This paper investigates four energy utilization scenarios with or without home‐distributed photovoltaic generation (HDPG) to reduce the generation cost and pollutant emission of the dynamic economic emission dispatch with the charging/discharging of plug‐in electric vehicles (DEED‐PEV). The first scenario considers valley filling for the charging of PEVs. The second scenario combines valley filling and peak shaving for the charging and discharging of PEVs. The third scenario adds peak shaving of HDPG to the first scenario, followed by the peak shaving with the discharging of PEVs. The fourth scenario rearranges the distribution of photovoltaic (PV) power for the third scenario, and the PV power in the afternoon is stored by a photovoltaic energy storage system (PESS) and consumed in the evening. A universal procedure is designed for the valley filling and peak shaving of the four scenarios, which is beneficial for determining the filled and shaved loads with respect to certain time intervals. An NSGA‐II method based on a modified crossover and an elimination of individuals (NSGA‐II‐MCEI) is proposed for the multiobjective optimization of DEED‐PEV. The modified crossover can improve the convergence of NSGA‐II‐MCEI, and the elimination operator can maintain the evenness of the nondominated solutions.

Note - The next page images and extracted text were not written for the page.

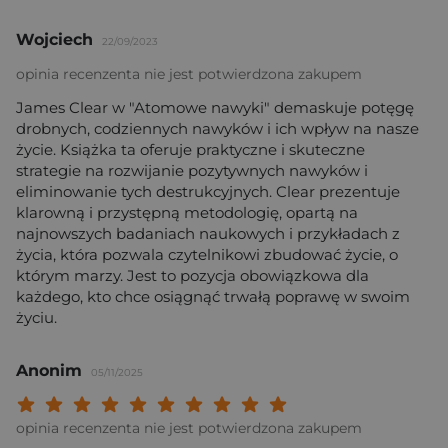
Wojciech
22/09/2023
opinia recenzenta nie jest potwierdzona zakupem
James Clear w "Atomowe nawyki" demaskuje potęgę
drobnych, codziennych nawyków i ich wpływ na nasze
życie. Książka ta oferuje praktyczne i skuteczne
strategie na rozwijanie pozytywnych nawyków i
eliminowanie tych destrukcyjnych. Clear prezentuje
klarowną i przystępną metodologię, opartą na
najnowszych badaniach naukowych i przykładach z
życia, która pozwala czytelnikowi zbudować życie, o
którym marzy. Jest to pozycja obowiązkowa dla
każdego, kto chce osiągnąć trwałą poprawę w swoim
życiu.
Anonim
05/11/2025
Twoja ocena: Beznadziejna 1/10"
Twoja ocena: Bardzo słaba 2/10"
Twoja ocena: Słaba 3/10"
Twoja ocena: Może być 4/10"
Twoja ocena: Przeciętna 5/10"
Twoja ocena: Dobra 6/10"
Twoja ocena: Bardzo dobra 7/10"
Twoja ocena: Rewelacyjna 8/10
Twoja ocena: Wybitna 9/10
Twoja ocena: Arcydzieło
opinia recenzenta nie jest potwierdzona zakupem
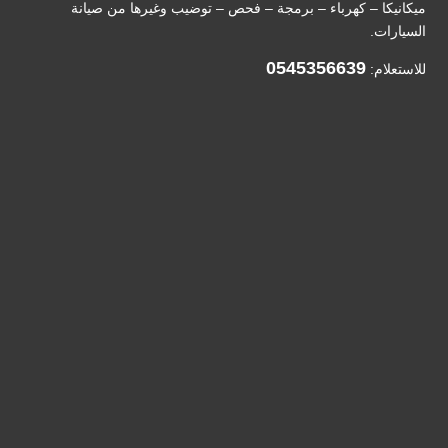
ميكانيكا – كهرباء – برمجة – فحص – توضيب وغيرها من صيانة
السيارات.
0545356639
للاستعلام:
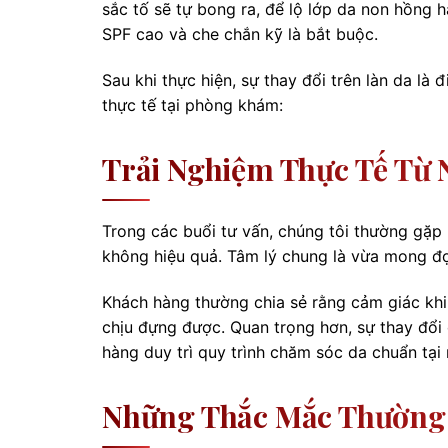
sắc tố sẽ tự bong ra, để lộ lớp da non hồng 
SPF cao và che chắn kỹ là bắt buộc.
Sau khi thực hiện, sự thay đổi trên làn da là 
thực tế tại phòng khám:
Trải Nghiệm Thực Tế Từ 
Trong các buổi tư vấn, chúng tôi thường gặp
không hiệu quả. Tâm lý chung là vừa mong đợi
Khách hàng thường chia sẻ rằng cảm giác khi
chịu đựng được. Quan trọng hơn, sự thay đổi 
hàng duy trì quy trình chăm sóc da chuẩn tại 
Những Thắc Mắc Thường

According to experimental results, scenario 4 achieves cost savings of 95386.62 $, 85636.87 $, and 6776.85 $, respectively, for Scenarios 1, 2, and 3, and it reaches emission reductions of 27617.64 kg, 17252.71 kg, and 220.98 kg, respectively, for scenarios 1, 2, and 3. Also, scenario 4 outperforms the other three scenarios for three weather conditions such as sunny day, cloudy day, and rainy day.

中文翻译：

---

改进的 NSGA-II，用于插电式电动汽车充电/放电和家庭分布式光伏发电的动态经济排放调度

本文研究了有或没有家庭分布式光伏发电（HDPG）的四种能源利用场景，以降低插电式电动汽车充电/放电动态经济排放调度（DEED-PEV）的发电成本和污染物排放。第一种情况考虑为 PEV 充电进行填谷。第二种场景结合了PEV充放电的填谷和调峰。第三种情景是在第一种情景的基础上增加HDPG调峰，然后再通过PEV的放电进行调峰。第四种场景对第三种场景的光伏电力分配进行了重新安排，下午的光伏电力通过光伏储能系统（PESS）进行存储，并在晚上消耗掉。针对四种场景的填谷调峰设计了通用程序，有利于确定特定时间间隔内的填谷荷载和削峰荷载。提出了一种基于改进交叉和个体消除的 NSGA-II 方法（NSGA-II-MCEI），用于 DEED-PEV 的多目标优化。改进的交叉可以提高NSGA-II-MCEI的收敛性，消除算子可以保持非支配解的均匀性。根据实验结果，情景4比情景1、2、3分别节省成本95386.62 $、85636.87 $、6776.85 $，减排量分别为27617.64 kg、17252.71 kg、220.98 kg，对于场景 1、2 和 3。此外，对于晴天、阴天和雨天等三种天气条件，场景 4 优于其他三种场景。